A screenshot of the website Fandom, showing a still from the movie “A Wrinkle in Time,” a picture of a mechanical giant from “Pacific Rim” and a drawing of a little green alien from “Final Space.” Screengrab via Fandom

A few years ago, investors were optimistic about digital media companies. Now they’re not.

Time to invest in digital media companies.

That’s the thesis, more or less, behind a new effort from Jon Miller, a longtime digital media exec, and TPG, the giant private equity fund.

Some details: Miller, who ran AOL for four years after the first web boom and spent years as Rupert Murdoch’s top digital exec, wants to create a portfolio of digital media companies, organized around a few different themes. TPG, which manages a $79 billion portfolio, will back Miller with funding to do the deals.

Both Miller and TPG declined to comment about their plans, but industry executives have been hearing about them for a few weeks.

Last month, TPG and Miller (barely) announced their first deal — an acquisition of Fandom, a network of pop culture sites formerly known as Wikia — without spelling out the deal terms or their overall plans.

People familiar with that deal say Miller/TPG acquired majority control of Fandom at a valuation of more than $200 million. The plan is to eventually buy other, complementary entertainment properties and make them more valuable by consolidating some services like sales and back office operations, while figuring out how to create new revenue streams.

Miller might try to do the same thing with women’s lifestyle sites or other verticals.

Miller has talked about building up a network of digital properties for years.
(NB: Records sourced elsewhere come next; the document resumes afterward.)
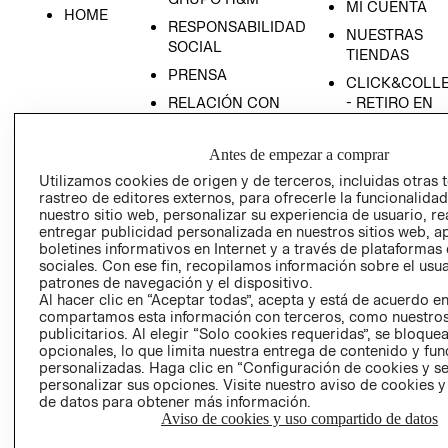
MI CUENTA
HOME
RESPONSABILIDAD
NUESTRAS
SOCIAL
TIENDAS
PRENSA
CLICK&COLL
RELACIÓN CON
- RETIRO EN
INVERSIONISTAS
TIENDA
POLÍTICA
TÉRMINOS Y
Antes de empezar a comprar
EMPRESARIAL
CONDICIONE
Utilizamos cookies de origen y de terceros, incluidas otras 
rastreo de editores externos, para ofrecerle la funcionalid
AVISO DE
nuestro sitio web, personalizar su experiencia de usuario, rea
PRIVACIDAD
entregar publicidad personalizada en nuestros sitios web, a
GIFT CARD
boletines informativos en Internet y a través de plataformas
sociales. Con ese fin, recopilamos información sobre el usua
AVISO DE
patrones de navegación y el dispositivo.
COOKIES
Al hacer clic en “Aceptar todas”, acepta y está de acuerdo e
compartamos esta información con terceros, como nuestros
publicitarios. Al elegir “Solo cookies requeridas”, se bloque
opcionales, lo que limita nuestra entrega de contenido y fu
personalizadas. Haga clic en “Configuración de cookies y se
personalizar sus opciones. Visite nuestro aviso de cookies 
de datos para obtener más información.
Aviso de cookies y uso compartido de datos
Uruguay ($U)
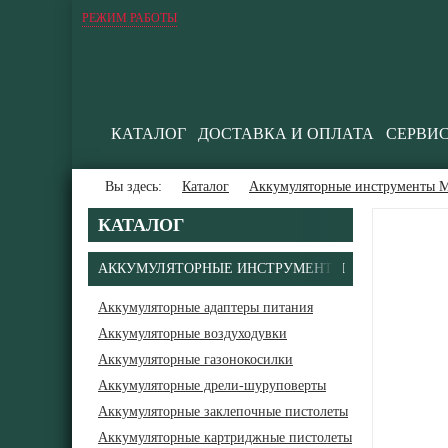
РЕЖИМ РАБОТЫ
КАТАЛОГ
ДОСТАВКА И ОПЛАТА
СЕРВИ
Вы здесь:
Каталог
Аккумуляторные инструменты М
КАТАЛОГ
АККУМУЛЯТОРНЫЕ ИНСТРУМЕНТЫ
Аккумуляторные адаптеры питания
Аккумуляторные воздуходувки
Аккумуляторные газонокосилки
Аккумуляторные дрели-шуруповерты
Аккумуляторные заклепочные пистолеты
Аккумуляторные картриджные пистолеты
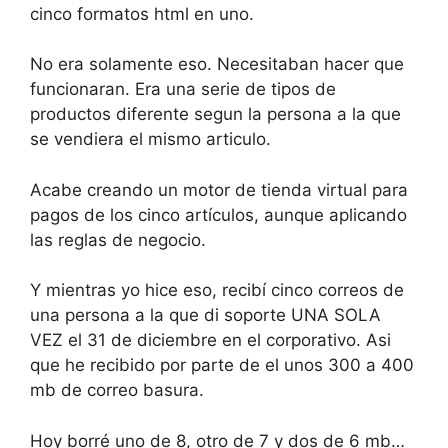
cinco formatos html en uno.
No era solamente eso. Necesitaban hacer que
funcionaran. Era una serie de tipos de
productos diferente segun la persona a la que
se vendiera el mismo articulo.
Acabe creando un motor de tienda virtual para
pagos de los cinco artículos, aunque aplicando
las reglas de negocio.
Y mientras yo hice eso, recibí cinco correos de
una persona a la que di soporte UNA SOLA
VEZ el 31 de diciembre en el corporativo. Asi
que he recibido por parte de el unos 300 a 400
mb de correo basura.
Hoy borré uno de 8, otro de 7 y dos de 6 mb…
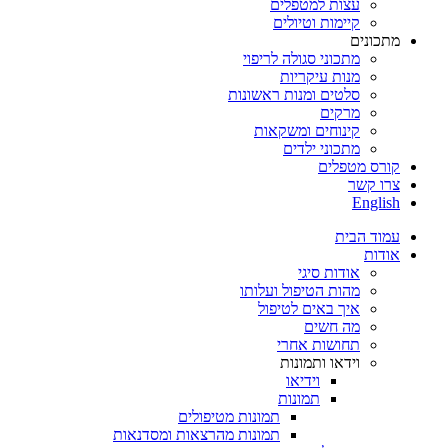
עצות למטפלים
קיימות וטיולים
מתכונים
מתכוני סגולה לריפוי
מנות עיקריות
סלטים ומנות ראשונות
מרקים
קינוחים ומשקאות
מתכוני ילדים
קורס מטפלים
צרו קשר
English
עמוד הבית
אודות
אודות סיגי
מהות הטיפול ועלותו
איך באים לטיפול
מה חשים
תחושות אחרי
וידאו ותמונות
וידיאו
תמונות
תמונות מטיפולים
תמונות מהרצאות ומסדנאות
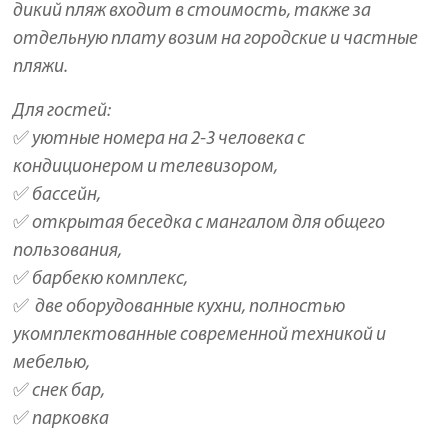
дикий пляж входит в стоимость, также за
отдельную плату возим на городские и частные
пляжи.
Для гостей:
✅ уютные номера на 2-3 человека с
кондиционером и телевизором,
✅ бассейн,
✅ открытая беседка с мангалом для общего
пользования,
✅ барбекю комплекс,
✅ две оборудованные кухни, полностью
укомплектованные современной техникой и
мебелью,
✅ снек бар,
✅ парковка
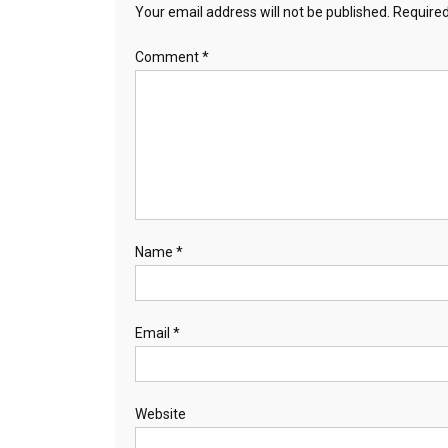
Your email address will not be published.
Required
Comment
*
Name
*
Email
*
Website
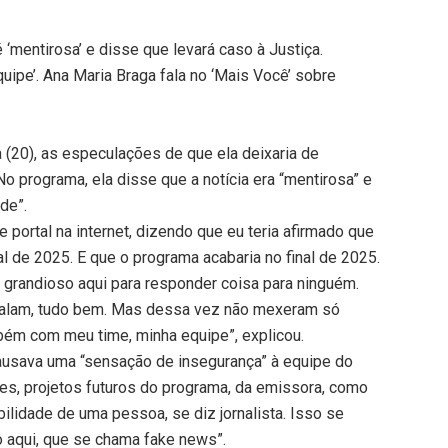
‘mentirosa’ e disse que levará caso à Justiça.
pe’. Ana Maria Braga fala no ‘Mais Você’ sobre
(20), as especulações de que ela deixaria de
o programa, ela disse que a notícia era “mentirosa” e
de”.
 portal na internet, dizendo que eu teria afirmado que
al de 2025. E que o programa acabaria no final de 2025.
grandioso aqui para responder coisa para ninguém.
 falam, tudo bem. Mas dessa vez não mexeram só
ém com meu time, minha equipe”, explicou.
ausava uma “sensação de insegurança” à equipe do
es, projetos futuros do programa, da emissora, como
bilidade de uma pessoa, se diz jornalista. Isso se
o aqui, que se chama fake news”.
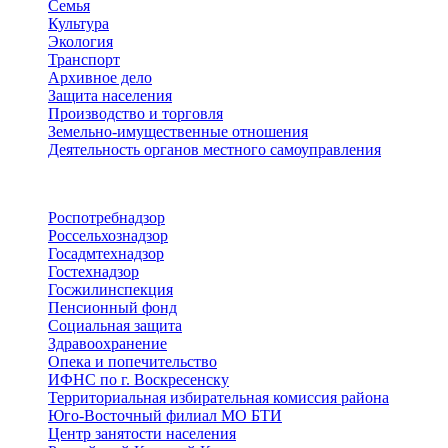
Семья
Культура
Экология
Транспорт
Архивное дело
Защита населения
Производство и торговля
Земельно-имущественные отношения
Деятельность органов местного самоуправления
Территориальные органы
Роспотребнадзор
Россельхознадзор
Госадмтехнадзор
Гостехнадзор
Госжилинспекция
Пенсионный фонд
Социальная защита
Здравоохранение
Опека и попечительство
ИФНС по г. Воскресенску
Территориальная избирательная комиссия района
Юго-Восточный филиал МО БТИ
Центр занятости населения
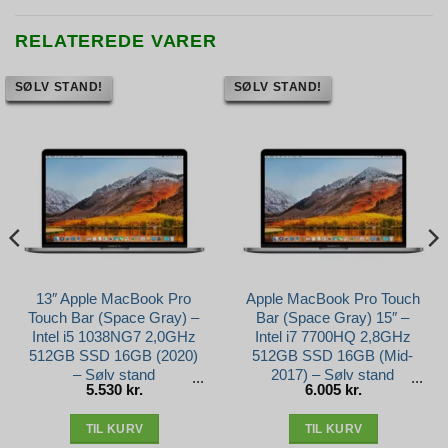
RELATEREDE VARER
SØLV STAND!
SØLV STAND!
13″ Apple MacBook Pro
Apple MacBook Pro Touch
Touch Bar (Space Gray) –
Bar (Space Gray) 15″ –
Intel i5 1038NG7 2,0GHz
Intel i7 7700HQ 2,8GHz
512GB SSD 16GB (2020)
512GB SSD 16GB (Mid-
– Sølv stand
2017) – Sølv stand
5.530
kr.
6.005
kr.
TIL KURV
TIL KURV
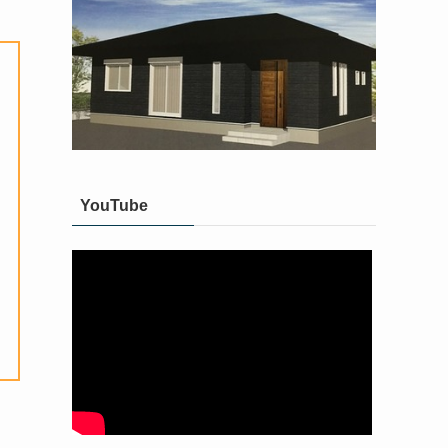
YouTube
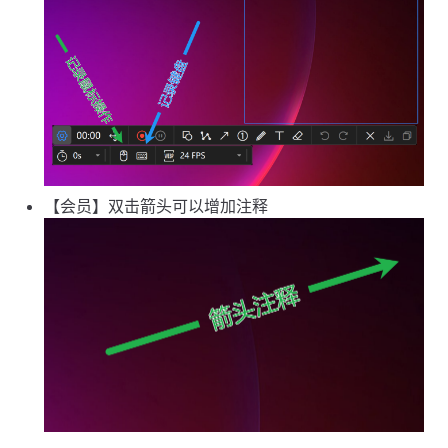
【会员】双击箭头可以增加注释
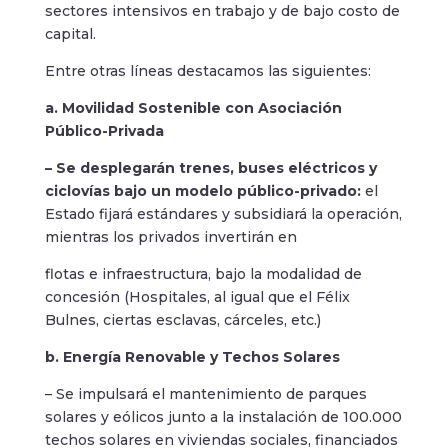
sectores intensivos en trabajo y de bajo costo de
capital.
Entre otras líneas destacamos las siguientes:
a. Movilidad Sostenible con Asociación
Público-Privada
– Se desplegarán trenes, buses eléctricos y
ciclovías bajo un modelo público-privado:
el
Estado fijará estándares y subsidiará la operación,
mientras los privados invertirán en
flotas e infraestructura, bajo la modalidad de
concesión (Hospitales, al igual que el Félix
Bulnes, ciertas esclavas, cárceles, etc.)
b. Energía Renovable y Techos Solares
– Se impulsará el mantenimiento de parques
solares y eólicos junto a la instalación de 100.000
techos solares en viviendas sociales, financiados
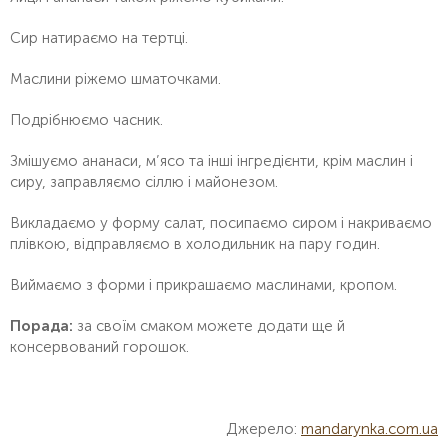
Сир натираємо на тертці.
Маслини ріжемо шматочками.
Подрібнюємо часник.
Змішуємо ананаси, м’ясо та інші інгредієнти, крім маслин і
сиру, заправляємо сіллю і майонезом.
Викладаємо у форму салат, посипаємо сиром і накриваємо
плівкою, відправляємо в холодильник на пару годин.
Виймаємо з форми і прикрашаємо маслинами, кропом.
Порада:
за своїм смаком можете додати ще й
консервований горошок.
Джерело:
mandarynka.com.ua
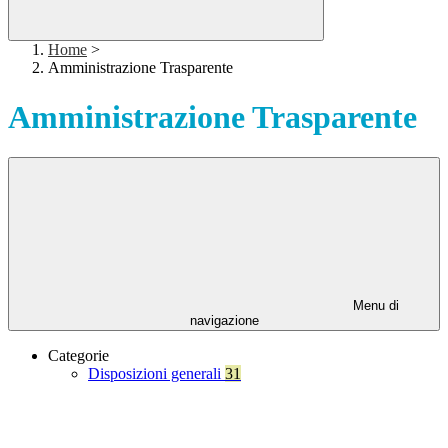
Home
>
Amministrazione Trasparente
Amministrazione Trasparente
Menu di
navigazione
Categorie
Disposizioni generali
31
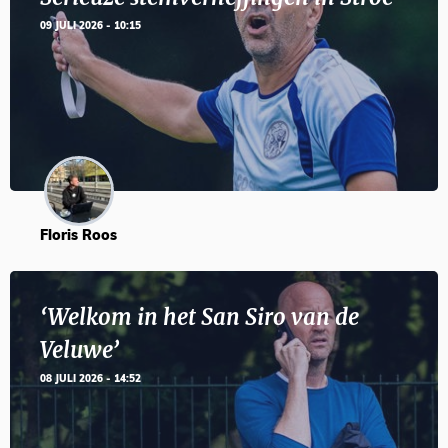
09 JULI 2026 - 10:15
Floris Roos
‘Welkom in het San Siro van de
Veluwe’
08 JULI 2026 - 14:52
He’s deeply influenced by his former employer Barry Diller, who assembled his own group of connected assets — like travel sites — at IAC.

I don’t know how much Miller/TPG plans to spend on this strategy. But TPG likes to write substantial checks, and they have apparently spent more than $100 million on their first investment. And it looks like their plan involves similar deals, so you can extrapolate.

TPG/Miller aren’t the only ones looking to bulk up on media in 2018. For instance: Variety owner Jay Penske, who bought a controlling stake in Rolling Stone late last year, just raised more than $200 million from Saudi investors so he can add to his portfolio.

And if you want to buy media assets in 2018, you are very likely to get better deals than you would have a few years ago.

Many digital companies’ high-flying growth plans have sputtered out, as Google and Facebook dominate the market for digital ad dollars. Late last year, for instance, Mashable went for a fire-sale price; now some Facebook-dependent properties are folding altogether. And both BuzzFeed and Vox Media, the company that owns this site, have had layoffs.

And there’s more inventory coming on to the market, which may well put more pressure on (theoretical) prices. Magazine giant Meredith, for instance, is figuring out which pieces of Time Inc. it wants to keep after buying the storied publisher earlier this year.